(Circuit design text data)
========

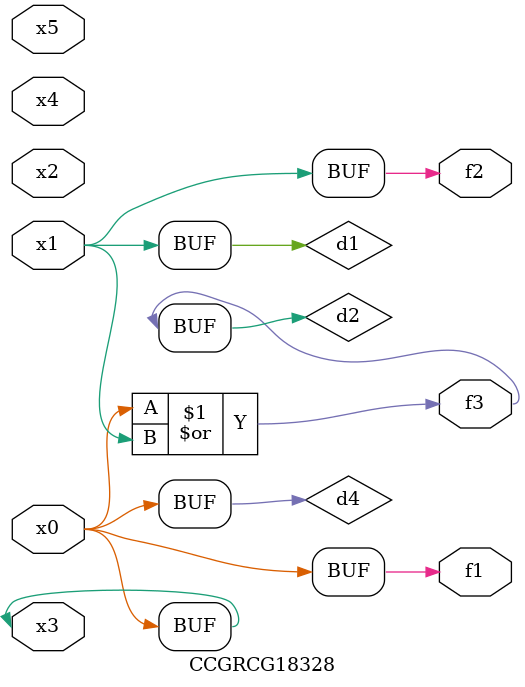
<source format=v>
module CCGRCG18328(
	input x0, x1, x2, x3, x4, x5,
	output f1, f2, f3
);

	wire d1, d2, d3, d4;

	and (d1, x1);
	or (d2, x0, x1);
	nand (d3, x0, x5);
	buf (d4, x0, x3);
	assign f1 = d4;
	assign f2 = d1;
	assign f3 = d2;
endmodule

</source>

========

> BRIEF: The answer must be all the lines above that hold the word "assign".

> RESPONSE BELOW:
	assign f1 = d4;
	assign f2 = d1;
	assign f3 = d2;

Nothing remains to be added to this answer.